ÖZEL HABER: Enes Bulut / Selim Çetinkaya
Anadolu'nun kalbinde, medeniyetlerin kesişim noktasında yer alan Sivas... Selçuklu'nun zarif izlerini taşıyan, Osmanlı'nın heybetini yansıtan ve Cumhuriyet'in temellerinin atıldığı bu kadim şehir, sayısız tarihi ve doğal güzelliğiyle ziyaretçilerini adeta bir zaman yolculuğuna çıkarıyor. Peki, bu kadar zengin bir mirasa sahip olan Sivas'a gelen birisi, keşfine nereden başlamalı? Bu sorunun en doğru cevabını bulmak için rotamızı Sivas sokaklarına çevirdik ve mikrofonu şehrin gerçek sahiplerine, Sivaslı vatandaşlara uzattık. Aldığımız cevaplar, şehrin ruhunu yansıtan ortak bir bilinci gözler önüne serdi.
Şehir Merkezinde Tarihin Nabzı: "İki Yer Var ki Görmeden Olmaz!"

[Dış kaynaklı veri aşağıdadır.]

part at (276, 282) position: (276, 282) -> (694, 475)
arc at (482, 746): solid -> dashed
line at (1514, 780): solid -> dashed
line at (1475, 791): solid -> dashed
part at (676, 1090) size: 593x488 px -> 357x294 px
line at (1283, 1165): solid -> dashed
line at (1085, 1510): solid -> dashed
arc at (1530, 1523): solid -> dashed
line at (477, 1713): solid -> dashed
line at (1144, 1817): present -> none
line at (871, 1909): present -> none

#Sivas'a Gelen Birisi İlk Nereyi Ziyaret Etmeli? Sivaslılar Son Noktayı Koydu! #Haber #Sondakika #SivasHaber #Güncel pic.twitter.com/a1mL9AVspt
— Bizim Sivas Gazetesi (@bizimsivascomtr) September 18, 2025
Sivaslılara "İlk durak neresi olmalı?" diye sorduğumuzda, neredeyse herkesten aynı cevabı aldık: Kent Meydanı. Ancak bu cevap, iki ikonik yapıda birleşiyordu. Biri, Selçuklu taş işçiliğinin gökyüzüyle buluştuğu Çifte Minareli Medrese. Sivaslılar için bu yapı, sadece tarihi bir eser değil, şehrin siluetine vurulmuş bir mühür niteliğinde. Diğeri ise Türkiye'nin kaderinin yazıldığı 4 Eylül Sivas Kongresi Binası. Vatandaşlar, "Bu topraklara basan herkes, Cumhuriyetimizin temellerinin atıldığı bu binanın atmosferini solumalı," diyerek Kongre Binası'nın manevi önemine vurgu yapıyor. Yani Sivaslılara göre şehri anlamak, Selçuklu zarafeti ile Cumhuriyet ruhunu aynı meydanda hissetmekle başlıyor.
Sadece Sivas'ın Değil, Dünyanın Mirası: "O Cami Başka Bir Seviye"
Sohbetlerimizde konu ilçelere geldiğinde ise tek bir isim ezberleri bozuyor: Divriği Ulu Cami ve Darüşşifası. Bir vatandaşın "Orayı anlatmaya kelimeler yetmez, gidip görmek, o taşlardaki duayı hissetmek lazım," sözleri, bu UNESCO Dünya Mirası'nın Sivaslılar için ne anlama geldiğini özetliyor. Kent merkezinden biraz uzakta olsa da Sivaslılar, şehre gelen misafirlerin bu "taşa işlenmiş şiiri" görmeden Sivas'ı tam olarak görmüş sayılmayacakları konusunda hemfikir.
Betondan Kaçış, Doğaya Dokunuş: "Sivas'ın Saklı Cennetleri"
Tarihin derinliklerinden sıyrılıp doğanın sakinliğine ulaşmak isteyenler için de Sivaslıların önerileri net. Listenin başında, "doğal akvaryum" olarak anılan ve turkuaz rengiyle büyüleyen Gökpınar Gölü yer alıyor. "O suyun rengi gerçek mi diye tekrar tekrar bakıyorsunuz," diyen bir esnaf, Gökpınar'ın eşsizliğine dikkat çekiyor. Hemen ardından ise suyunun şifalı olduğuna inanılan Zara Gölü ve huzur veren sesiyle Sızır Şelalesi geliyor. Sivaslılar, şehrin sadece taş ve tarihten ibaret olmadığını, Gökpınar'ın berraklığında, Sızır'ın serinliğinde ve yaylaların yeşilinde ruhu dinlendirecek paha biçilmez hazineler sakladığını belirtiyor.
Sivaslıların Rotası Net
Sokakların nabzı, Sivas'a gelen bir misafirin izlemesi gereken rotayı net bir şekilde çiziyor: Önce şehir merkezinde tarihin kalbine dokun, ardından bir dünya mirası olan Divriği'de hayran kal ve son olarak Gökpınar'ın turkuaz sularında ruhunu dinlendir. Sivaslıların bu tavsiyeleri, şehri ziyaret edecekler için bir rehber niteliği taşıyor ve Sivas'ın sadece gezilecek değil, aynı zamanda hissedilecek bir şehir olduğunu kanıtlıyor.